In 1969, the organization "faced an acute financial and organizational crisis." In response, Church Army USA reconceived itself as a more ecumenical organization focused on training and service placements along the lines of the federal VISTA program. In 1975, Church Army USA formally reestablished itself as the National Institute for Lay Training, with a mission to "prepare lay Christians for special ministries that can effectively be performed in such areas as evangelism, adult education and mission, youth work, administration, and social service." The approximately 60 commissioned Church Army USA officers came together in a newly established organization called Church Army Society.

In the late 1970s, the National Institute evolved in a different direction than originally designed but as the legal successor to Church Army USA retained access to nearly $70,000 in bequests and dedicated gifts for Church Army purposes.

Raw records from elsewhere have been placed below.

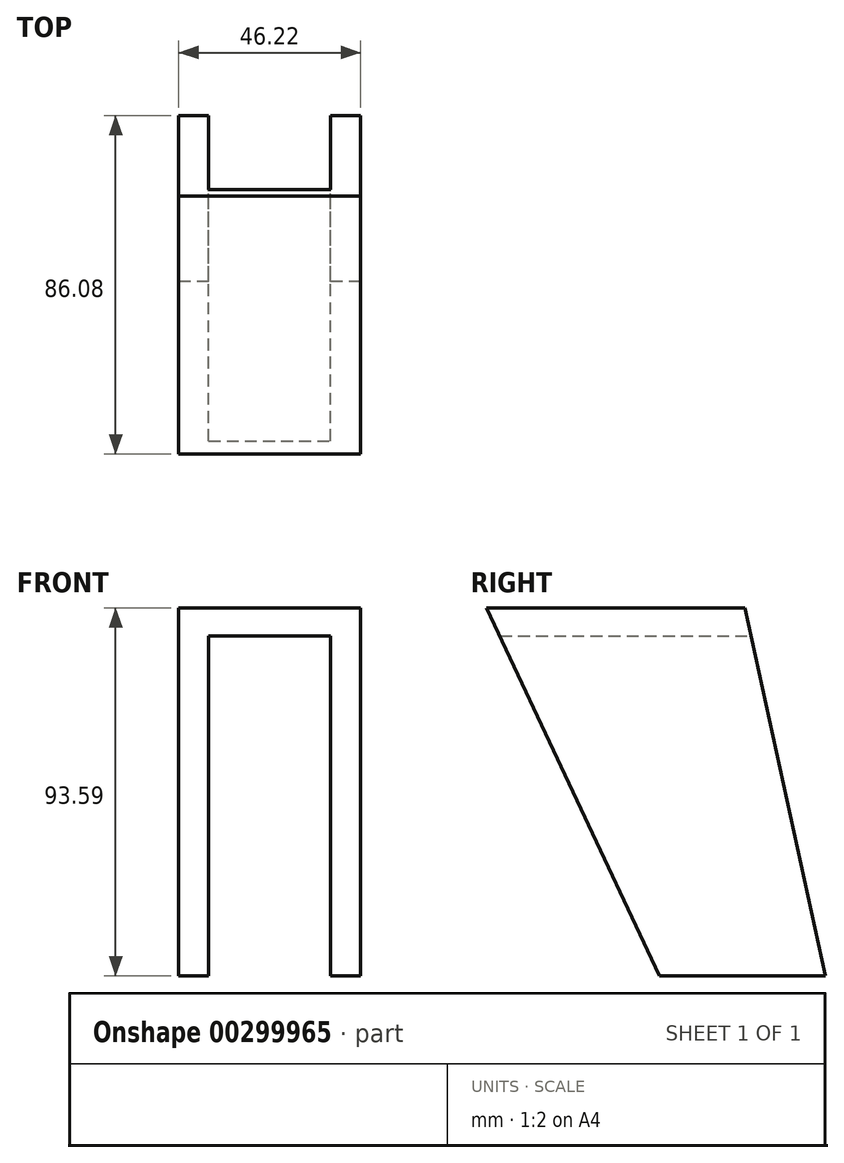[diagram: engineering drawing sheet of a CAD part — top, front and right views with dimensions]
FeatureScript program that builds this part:
annotation { "Feature Type Name" : "Feature", "Feature Type Description" : "" }
export const myFeature = defineFeature(function(context is Context, id is Id, definition is map)
    precondition{}
    {
        {
            var Q0;
            Q0=qCreatedBy(makeId("Right.planeOp"),FACE);
            var sketch = newSketch(context, id + "F0", { "sketchPlane" : qUnion([Q0])});
            skLineSegment(sketch, "E0", {"start": v(-47.3, 56.31) * mm, "end": v(18.33, 56.31) * mm});
            skLineSegment(sketch, "E1", {"start": v(38.79, -37.28) * mm, "end": v(18.33, 56.31) * mm});
            skLineSegment(sketch, "E2", {"start": v(38.79, -37.28) * mm, "end": v(-3.43, -37.28) * mm});
            skLineSegment(sketch, "E3", {"start": v(-3.43, -37.28) * mm, "end": v(-47.3, 56.31) * mm});
            skSolve(sketch);
        }
        {
            var Q0;
            Q0 = qSketchRegion(id + "F0", true);
            extrude(context, id + "F1", {"entities" : qUnion([Q0]), "endBound" : BoundingType.SYMMETRIC, "depth" : 46.23 * mm, "offsetDistance" : 25.4 * mm});
        }
        {
            var Q0;
            Q0=makeQuery(id+"F1.opExtrude","SWEPT_FACE",FACE,{"disambiguationData":[OSD([sQuery(id+"F0.wireOp",EDGE,"E2")])]});
            var sketch = newSketch(context, id + "F2", { "sketchPlane" : qUnion([Q0])});
            skLineSegment(sketch, "E4.bottom", {"start": v(-15.5, 51) * mm, "end": v(15.5, 51) * mm});
            skLineSegment(sketch, "E4.top", {"start": v(-15.5, -43.28) * mm, "end": v(15.5, -43.28) * mm});
            skLineSegment(sketch, "E4.left", {"start": v(-15.5, 51) * mm, "end": v(-15.5, -43.28) * mm});
            skLineSegment(sketch, "E4.right", {"start": v(15.5, 51) * mm, "end": v(15.5, -43.28) * mm});
            skSolve(sketch);
        }
        {
            var Q0;
            Q0 = qSketchRegion(id + "F2", true);
            extrude(context, id + "F3", {"entities" : qUnion([Q0]), "operationType" : NewBodyOperationType.REMOVE, "oppositeDirection" : true, "depth" : 86.36 * mm, "offsetDistance" : 25.4 * mm});
        }
    });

By 1980, the Church Army Society terminated its relationship with the National Institute for Lay Training, and sought "to re-establish itself as the independent order of primarily lay evangelists and missionaries that it once was," according to news reports at the time. "Because of legal entanglements, this may be a difficult task, members say, since many bequests which have been intended for Church Army use have gone, and will continue to go, to the National Institute unless they are specifically designated for the Church Army Society."

Revived as Church Army USA, the organization moved its headquarters to the Pittsburgh area in 1992. That same year, it launched an addiction recovery ministry in Branson, Missouri, which grew to several locations in southwestern Missouri over three decades before becoming an independent ministry in 2013. After the Anglican realignment, Church Army USA became a ministry partner of the Anglican Church in North America, but it has discerned partnerships with some Episcopal Church dioceses.

== Activities ==

Church Army USA is headquartered at Uncommon Grounds Cafe, a coffeeshop in the depressed former steel town of Aliquippa, near Pittsburgh. The cafe was founded in 2001 by a Church Army USA officer and all volunteer staff are trained in evangelism, social service referrals and dealing with difficult situations customers may face. In addition to Aliquippa, Church Army USA has evangelists in residence in Beaver Falls, Pennsylvania; Branson; Farmington, Missouri; Hillsville, Virginia; Plainville, Connecticut; Ocala, Florida; and Belington, West Virginia. Church Army USA ministries also include "street churches" for the homeless in places like Hartford, Connecticut.

== Training ==
Trinity School for Ministry and Church Army USA offer a non-degree certificate in evangelism. It consists of four courses and a Church Army USA-designed practicum and is offered to all, not just to Church Army USA evangelists in training.